Estimation models were validated by 4*3 fold nested cross-validation (Step E in Fig. 5). The LASSO and Ridge methods optimized the tuning parameter (λ) during the nested cross-validation process. Meanwhile, the nested cross-validation for the regression analysis without the regularization was optimized by the highest validation sensitivity (i.e., true presence/high lesion category). The re-sampling process (100 times) was also performed to tune hyperparameter (Step F in Fig. 5). Four hundred models were obtained from the processes of nested cross-validation and re-sampling. However, those processes (Steps E and F) were unfeasibly executed for all regions because the number of data with presence/high lesion category was limited (< 4) in some regions. Only a single model was acquired in those regions. Akaike information criterion (AIC) values were computerized for all models (Step G in Fig. 5). The best model was selected among 400 models in accordance with the lowest AIC value (Step H in Fig. 5). All processes related to modeling and cross-validation declared in this sub-section (“Lesion modeling process”) were developed in the MATLAB environment (R2018b, The MathWorks, Inc.).

Model implementation

Brain regions can be registered by different manners, such as the Talairach atlas. The Talairach levels 2 (i.e., lobes; 18 regions) and 1 (i.e., hemispheres; five regions) classify the brain with the smaller number of regions than the AAL registration does (Fig. 6A). For example, a single region of Talairach level 2 (e.g., left occipital lobe) comprises several AAL regions (e.g., left calcarine, left cuneus, left lingual, left superior-middle-inferior occipital gyrus). The spatially modified labeling, the transformation from AAL to Talairach labels, was done by the nearest neighbor method on the voxel-wise template [Statistical Parametric Mapping (SPM);].

Figure 6
figure 6

Spatial resolutions and the estimation of lesion occurrence in different resolutions. (A) Spatial registrations in AAL (A1), Talairach level 2 (A2), and Talairach level 1 (A3) atlases. (B) An example of lesion estimation in spatially modified resolutions [from AAL (B1) to Talairach levels 2 (B2) and 1 (B3)]. The red-colored regions denote regions with lesions.

The selected models were applied on independent variables to estimate lesion categories for each AAL region.

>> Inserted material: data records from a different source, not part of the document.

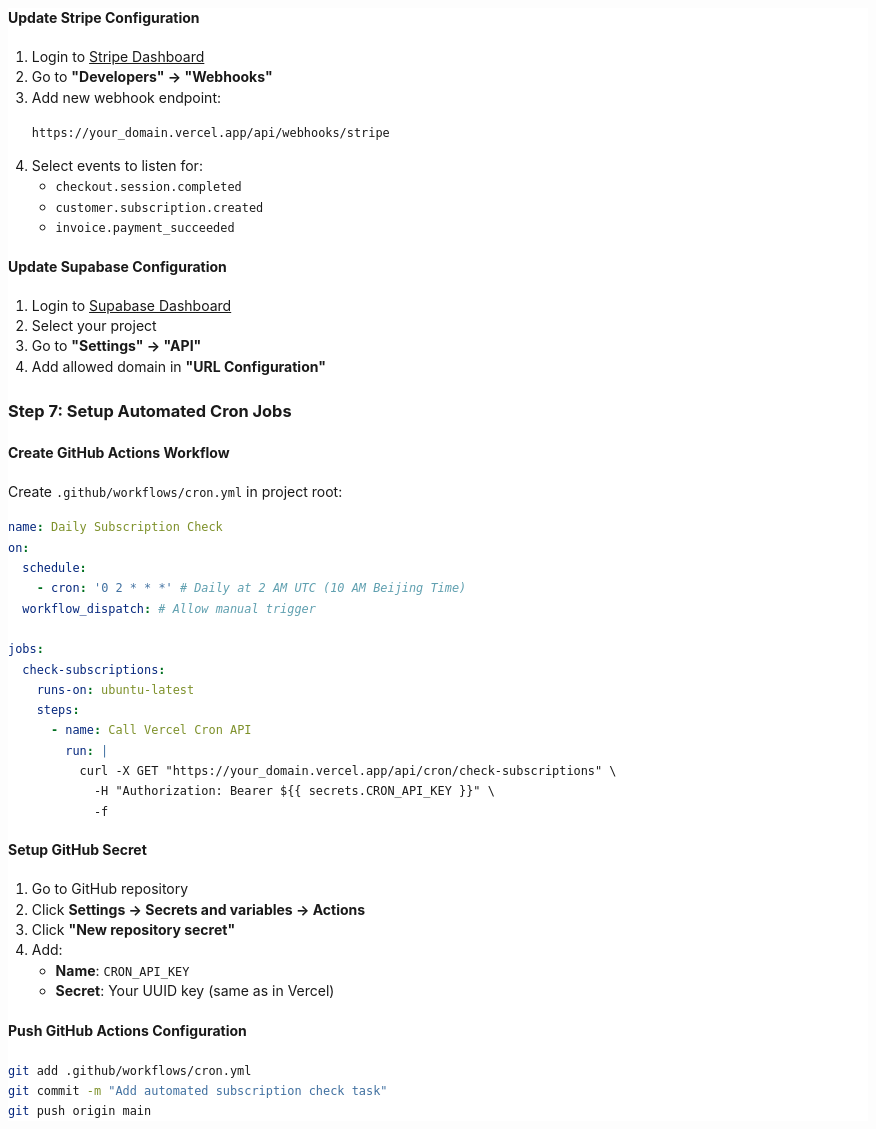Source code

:#### Update Stripe Configuration
1. Login to [Stripe Dashboard](https://dashboard.stripe.com)
2. Go to **"Developers" → "Webhooks"**
3. Add new webhook endpoint:
   ```
   https://your_domain.vercel.app/api/webhooks/stripe
   ```
4. Select events to listen for:
   - `checkout.session.completed`
   - `customer.subscription.created`
   - `invoice.payment_succeeded`

#### Update Supabase Configuration
1. Login to [Supabase Dashboard](https://supabase.com/dashboard)
2. Select your project
3. Go to **"Settings" → "API"**
4. Add allowed domain in **"URL Configuration"**

### Step 7: Setup Automated Cron Jobs

#### Create GitHub Actions Workflow
Create `.github/workflows/cron.yml` in project root:

```yaml
name: Daily Subscription Check
on:
  schedule:
    - cron: '0 2 * * *' # Daily at 2 AM UTC (10 AM Beijing Time)
  workflow_dispatch: # Allow manual trigger

jobs:
  check-subscriptions:
    runs-on: ubuntu-latest
    steps:
      - name: Call Vercel Cron API
        run: |
          curl -X GET "https://your_domain.vercel.app/api/cron/check-subscriptions" \
            -H "Authorization: Bearer ${{ secrets.CRON_API_KEY }}" \
            -f
```

#### Setup GitHub Secret
1. Go to GitHub repository
2. Click **Settings → Secrets and variables → Actions**
3. Click **"New repository secret"**
4. Add:
   - **Name**: `CRON_API_KEY`
   - **Secret**: Your UUID key (same as in Vercel)

#### Push GitHub Actions Configuration
```bash
git add .github/workflows/cron.yml
git commit -m "Add automated subscription check task"
git push origin main
```
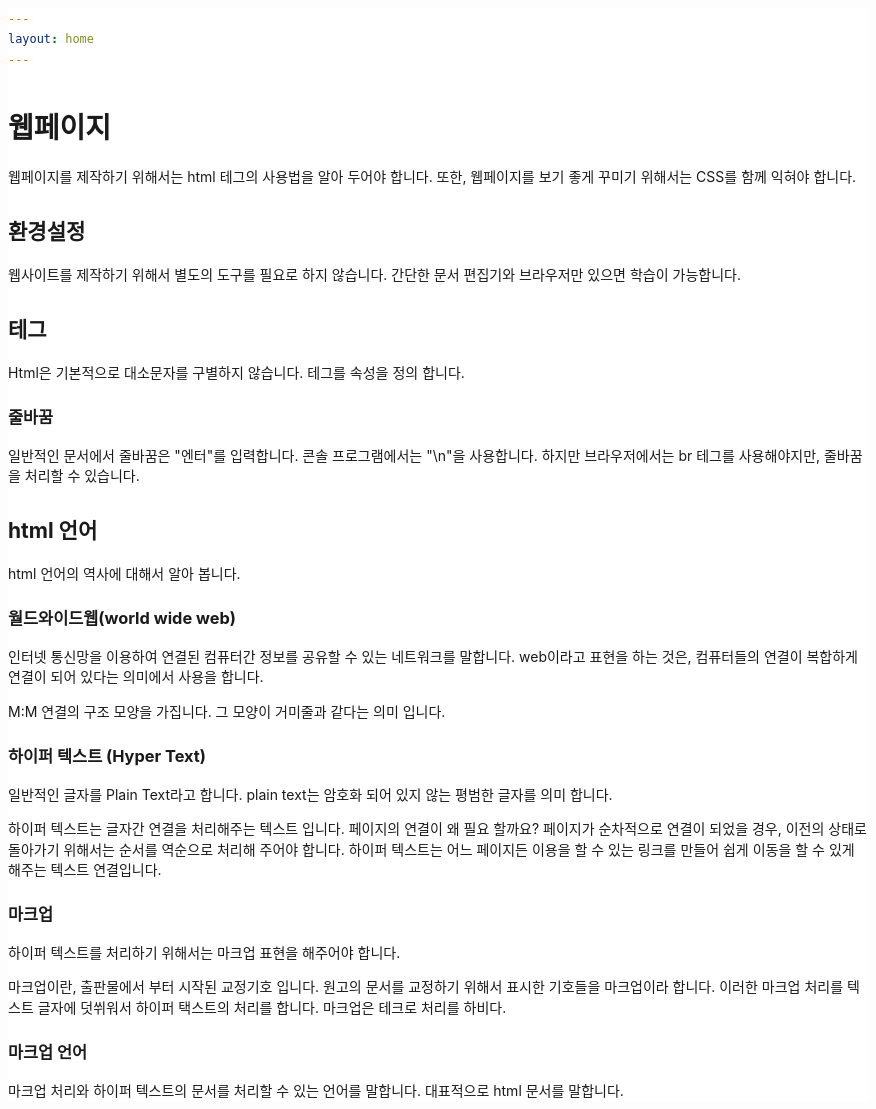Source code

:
 ```yaml
---
layout: home
---
```


# 웹페이지
웹페이지를 제작하기 위해서는 html 테그의 사용법을 알아 두어야 합니다. 
또한, 웹페이지를 보기 좋게 꾸미기 위해서는 CSS를 함께 익혀야 합니다.

## 환경설정
웹사이트를 제작하기 위해서 별도의 도구를 필요로 하지 않습니다. 간단한 문서 편집기와 브라우저만 있으면 학습이 가능합니다.

## 테그
Html은 기본적으로 대소문자를 구별하지 않습니다.
테그를 속성을 정의 합니다.


### 줄바꿈
일반적인 문서에서 줄바꿈은 "엔터"를 입력합니다. 콘솔 프로그램에서는 "\n"을 사용합니다.
하지만 브라우저에서는 br 테그를 사용해야지만, 줄바꿈을 처리할 수 있습니다.


## html 언어
html 언어의 역사에 대해서 알아 봅니다.

### 월드와이드웹(world wide web)
인터넷 통신망을 이용하여 연결된 컴퓨터간 정보를 공유할 수 있는 네트워크를 말합니다. web이라고 표현을 하는 것은, 컴퓨터들의 연결이 복합하게 연결이 되어 있다는 의미에서 사용을 합니다. 

M:M 연결의 구조 모양을 가집니다. 그 모양이 거미줄과 같다는 의미 입니다.

### 하이퍼 텍스트 (Hyper Text)
일반적인 글자를 Plain Text라고 합니다. plain text는 암호화 되어 있지 않는 평범한 글자를 의미 합니다.


하이퍼 텍스트는 글자간 연결을 처리해주는 텍스트 입니다. 
페이지의 연결이 왜 필요 할까요? 페이지가 순차적으로 연결이 되었을 경우, 이전의 상태로 돌아가기 위해서는 순서를 역순으로 처리해 주어야 합니다.
하이퍼 텍스트는 어느 페이지든 이용을 할 수 있는 링크를 만들어 쉽게 이동을 할 수 있게 해주는 텍스트 연결입니다. 


### 마크업
하이퍼 텍스트를 처리하기 위해서는 마크업 표현을 해주어야 합니다.

마크업이란, 출판물에서 부터 시작된 교정기호 입니다. 원고의 문서를 교정하기 위해서 표시한 기호들을 마크업이라 합니다.
이러한 마크업 처리를 텍스트 글자에 덧쒸워서 하이퍼 택스트의 처리를 합니다.
마크업은 테크로 처리를 하비다.

### 마크업 언어
마크업 처리와 하이퍼 텍스트의 문서를 처리할 수 있는 언어를 말합니다. 대표적으로 html 문서를 말합니다.
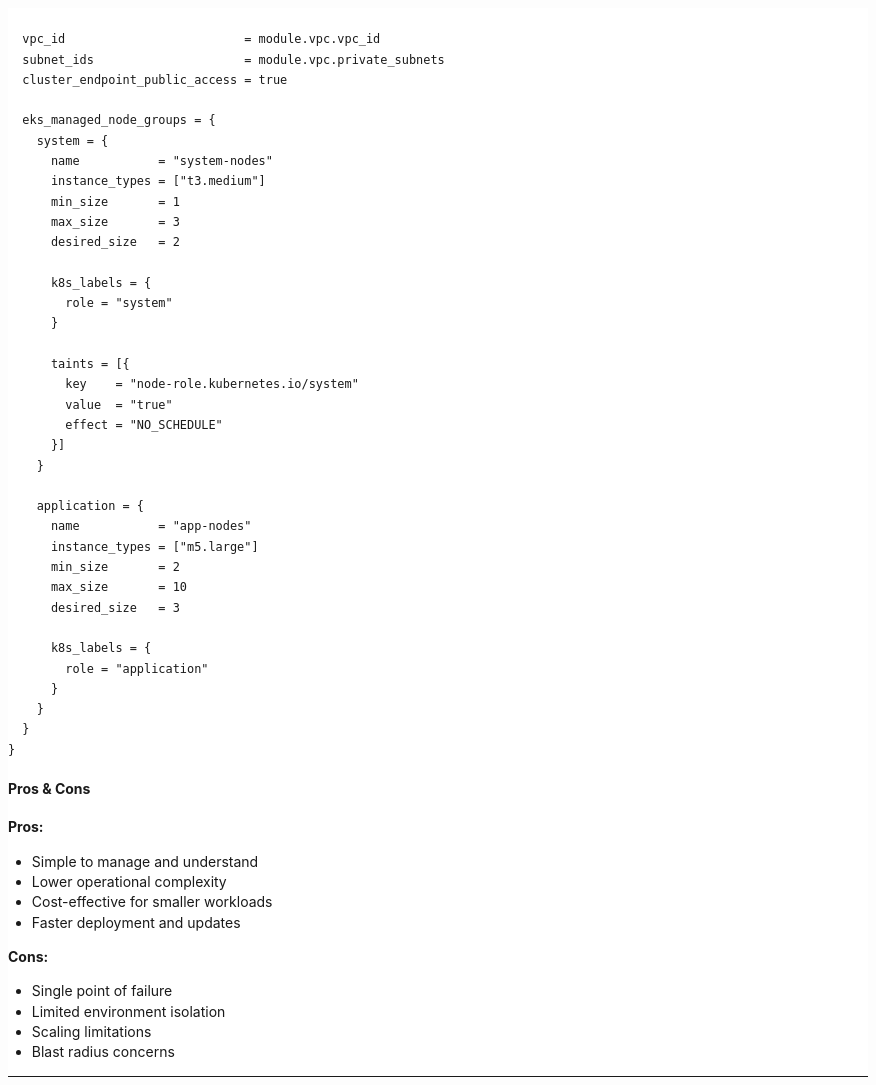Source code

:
 ```hcl
  
  vpc_id                         = module.vpc.vpc_id
  subnet_ids                     = module.vpc.private_subnets
  cluster_endpoint_public_access = true
  
  eks_managed_node_groups = {
    system = {
      name           = "system-nodes"
      instance_types = ["t3.medium"]
      min_size       = 1
      max_size       = 3
      desired_size   = 2
      
      k8s_labels = {
        role = "system"
      }
      
      taints = [{
        key    = "node-role.kubernetes.io/system"
        value  = "true"
        effect = "NO_SCHEDULE"
      }]
    }
    
    application = {
      name           = "app-nodes"
      instance_types = ["m5.large"]
      min_size       = 2
      max_size       = 10
      desired_size   = 3
      
      k8s_labels = {
        role = "application"
      }
    }
  }
}
```

#### Pros & Cons
**Pros:**
- Simple to manage and understand
- Lower operational complexity
- Cost-effective for smaller workloads
- Faster deployment and updates

**Cons:**
- Single point of failure
- Limited environment isolation
- Scaling limitations
- Blast radius concerns

---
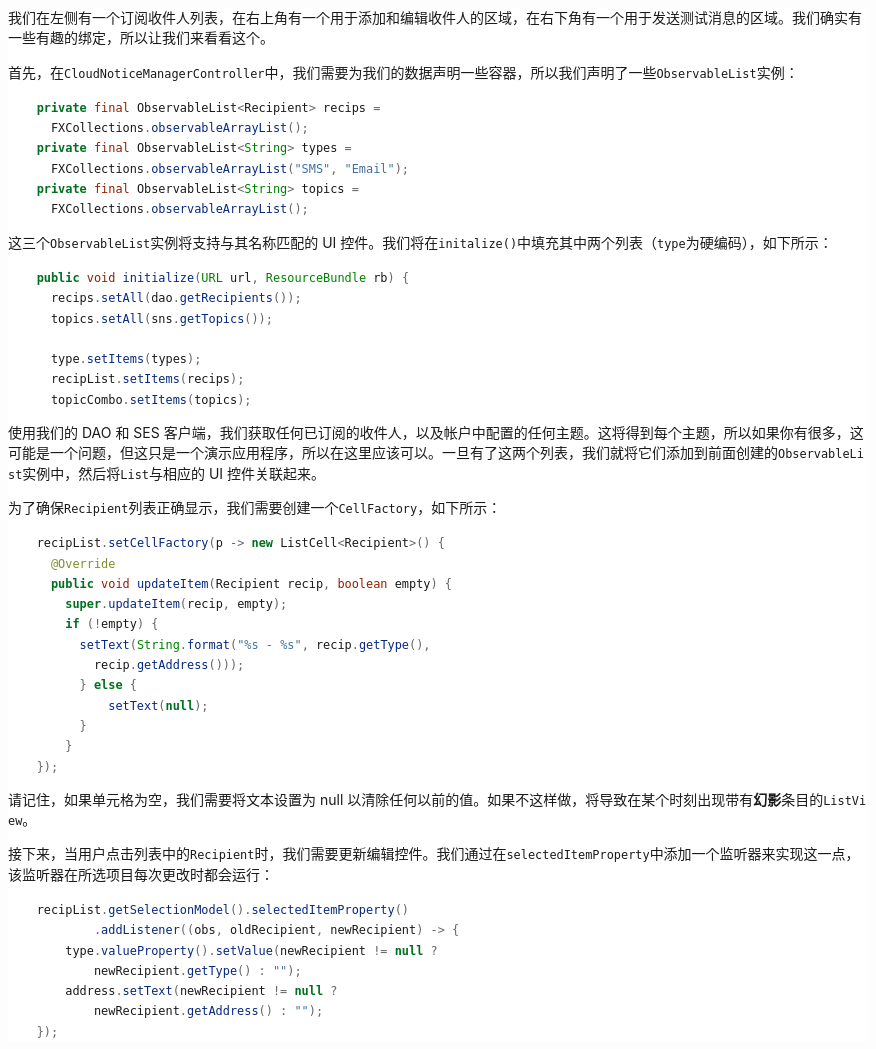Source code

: 我们在左侧有一个订阅收件人列表，在右上角有一个用于添加和编辑收件人的区域，在右下角有一个用于发送测试消息的区域。我们确实有一些有趣的绑定，所以让我们来看看这个。

首先，在`CloudNoticeManagerController`中，我们需要为我们的数据声明一些容器，所以我们声明了一些`ObservableList`实例：

```java
    private final ObservableList<Recipient> recips =  
      FXCollections.observableArrayList(); 
    private final ObservableList<String> types =  
      FXCollections.observableArrayList("SMS", "Email"); 
    private final ObservableList<String> topics =  
      FXCollections.observableArrayList(); 

```

这三个`ObservableList`实例将支持与其名称匹配的 UI 控件。我们将在`initalize()`中填充其中两个列表（`type`为硬编码），如下所示：

```java
    public void initialize(URL url, ResourceBundle rb) { 
      recips.setAll(dao.getRecipients()); 
      topics.setAll(sns.getTopics()); 

      type.setItems(types); 
      recipList.setItems(recips); 
      topicCombo.setItems(topics); 

```

使用我们的 DAO 和 SES 客户端，我们获取任何已订阅的收件人，以及帐户中配置的任何主题。这将得到每个主题，所以如果你有很多，这可能是一个问题，但这只是一个演示应用程序，所以在这里应该可以。一旦有了这两个列表，我们就将它们添加到前面创建的`ObservableList`实例中，然后将`List`与相应的 UI 控件关联起来。

为了确保`Recipient`列表正确显示，我们需要创建一个`CellFactory`，如下所示：

```java
    recipList.setCellFactory(p -> new ListCell<Recipient>() { 
      @Override 
      public void updateItem(Recipient recip, boolean empty) { 
        super.updateItem(recip, empty); 
        if (!empty) { 
          setText(String.format("%s - %s", recip.getType(),  
            recip.getAddress())); 
          } else { 
              setText(null); 
          } 
        } 
    }); 

```

请记住，如果单元格为空，我们需要将文本设置为 null 以清除任何以前的值。如果不这样做，将导致在某个时刻出现带有**幻影**条目的`ListView`。

接下来，当用户点击列表中的`Recipient`时，我们需要更新编辑控件。我们通过在`selectedItemProperty`中添加一个监听器来实现这一点，该监听器在所选项目每次更改时都会运行：

```java
    recipList.getSelectionModel().selectedItemProperty() 
            .addListener((obs, oldRecipient, newRecipient) -> { 
        type.valueProperty().setValue(newRecipient != null ?  
            newRecipient.getType() : ""); 
        address.setText(newRecipient != null ?  
            newRecipient.getAddress() : ""); 
    }); 

```

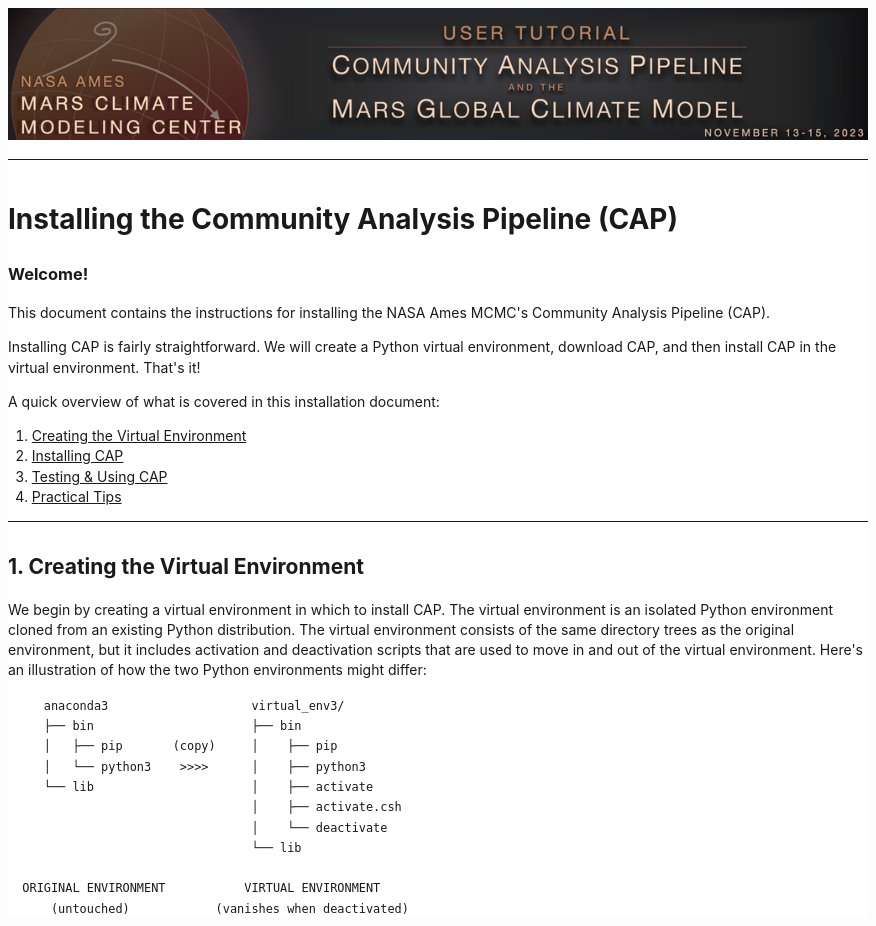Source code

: ![](./tutorial_images/Tutorial_Banner_2023.png)


***

# Installing the Community Analysis Pipeline (CAP)

### Welcome!

This document contains the instructions for installing the NASA Ames MCMC's Community Analysis Pipeline (CAP).

Installing CAP is fairly straightforward. We will create a Python virtual environment, download CAP, and then install CAP in the virtual environment. That's it!

A quick overview of what is covered in this installation document:

1. [Creating the Virtual Environment](#1-creating-the-virtual-environment)
2. [Installing CAP](#2-installing-cap)
3. [Testing & Using CAP](#3-testing-using-cap)
4. [Practical Tips](#4-practical-tips-for-later-use-during-the-tutorial)



***

## 1. Creating the Virtual Environment

We begin by creating a virtual environment in which to install CAP. The virtual environment is an isolated Python environment cloned from an existing Python distribution. The virtual environment consists of the same directory trees as the original environment, but it includes activation and deactivation scripts that are used to move in and out of the virtual environment. Here's an illustration of how the two Python environments might differ:

```
     anaconda3                    virtual_env3/
     ├── bin                      ├── bin
     │   ├── pip       (copy)     │    ├── pip
     │   └── python3    >>>>      │    ├── python3
     └── lib                      │    ├── activate
                                  │    ├── activate.csh
                                  │    └── deactivate
                                  └── lib             

  ORIGINAL ENVIRONMENT           VIRTUAL ENVIRONMENT
      (untouched)            (vanishes when deactivated)
```
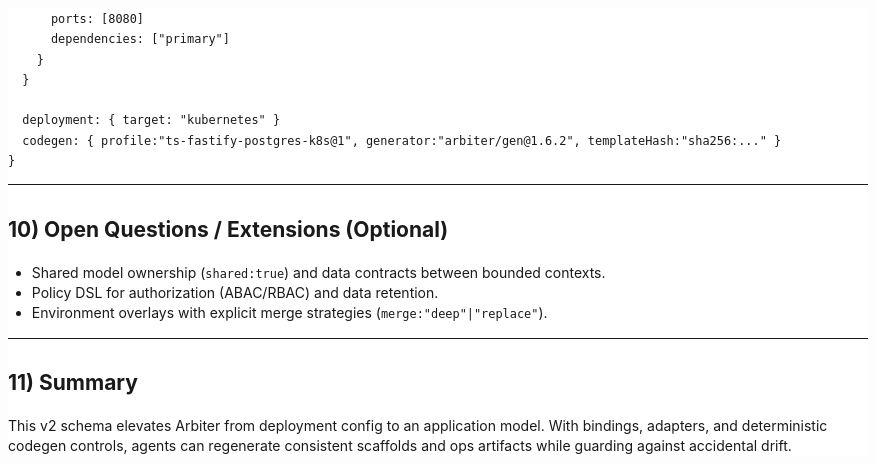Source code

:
 ```cue
      ports: [8080]
      dependencies: ["primary"]
    }
  }

  deployment: { target: "kubernetes" }
  codegen: { profile:"ts-fastify-postgres-k8s@1", generator:"arbiter/gen@1.6.2", templateHash:"sha256:..." }
}
```

---

## 10) Open Questions / Extensions (Optional)

- Shared model ownership (`shared:true`) and data contracts between bounded
  contexts.
- Policy DSL for authorization (ABAC/RBAC) and data retention.
- Environment overlays with explicit merge strategies
  (`merge:"deep"|"replace"`).

---

## 11) Summary

This v2 schema elevates Arbiter from deployment config to an application model.
With bindings, adapters, and deterministic codegen controls, agents can
regenerate consistent scaffolds and ops artifacts while guarding against
accidental drift.


  [AssertionName=string]: #CueAssertion
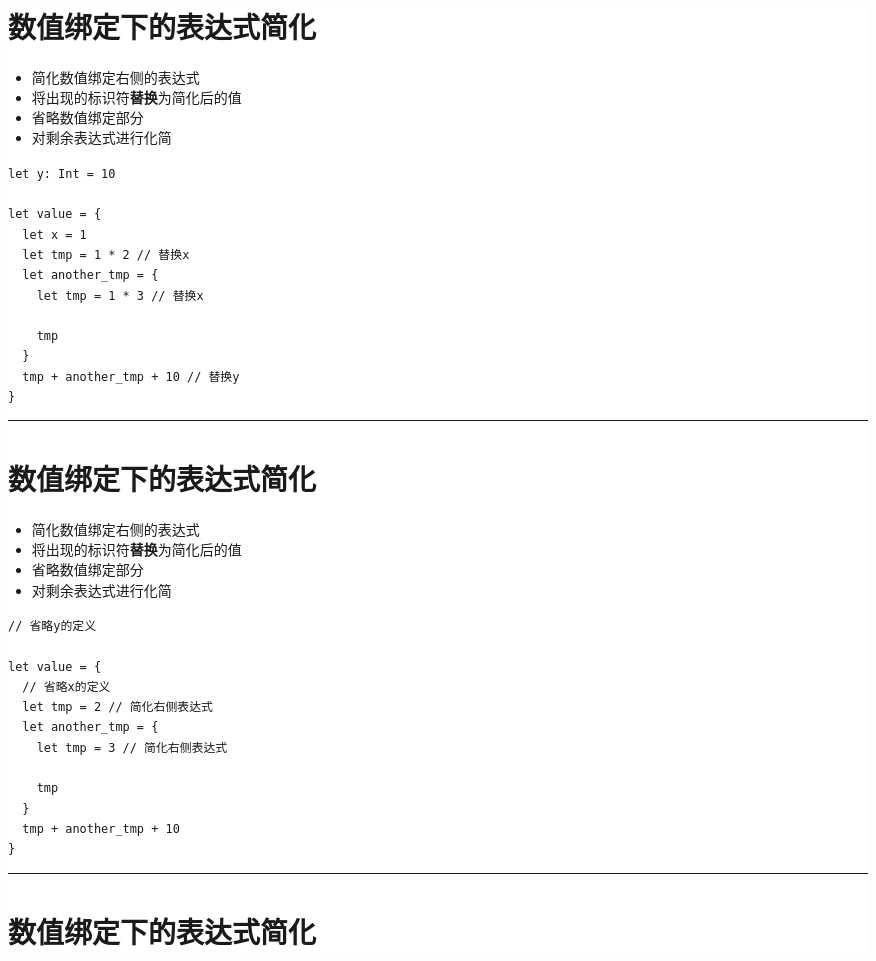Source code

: 
# 数值绑定下的表达式简化

- 简化数值绑定右侧的表达式
- 将出现的标识符**替换**为简化后的值
- 省略数值绑定部分
- 对剩余表达式进行化简

```moonbit expr
let y: Int = 10

let value = {
  let x = 1
  let tmp = 1 * 2 // 替换x
  let another_tmp = {
    let tmp = 1 * 3 // 替换x

    tmp
  }
  tmp + another_tmp + 10 // 替换y
}
```

---

# 数值绑定下的表达式简化

- 简化数值绑定右侧的表达式
- 将出现的标识符**替换**为简化后的值
- 省略数值绑定部分
- 对剩余表达式进行化简

```moonbit expr
// 省略y的定义

let value = {
  // 省略x的定义
  let tmp = 2 // 简化右侧表达式
  let another_tmp = {
    let tmp = 3 // 简化右侧表达式

    tmp
  }
  tmp + another_tmp + 10
}
```

---

# 数值绑定下的表达式简化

Three model parameters—accuracy (true absence/low and true presence/high), specificity (true absence/low), and sensitivity (true presence/high), were evaluated. Those parameters were also assessed as the same models of AAL regions were used to estimate lesions in spatially modified regions. If presence/high lesion categories (index 1) were estimated, the regions of Talairach levels 2 and 1 respected to AAL regions were also predicted having presence/high lesion categories (i.e., OR logic). Figure 6B shows an example of lesion category indexing for the spatially modified regions. Observing lesions in one or more AAL regions within a lobe (Talairach level 2) and a hemisphere (Talairach level 1) consequently brought an estimation of occurred lesion in the respected lobe (Fig. 6B2) and hemisphere (Fig. 6B3). To compare the effect of spatial modification in lesion estimation, the modeling process (see “Model for subset selection”) was directly carried out for each region of Talairach levels 2 and 1.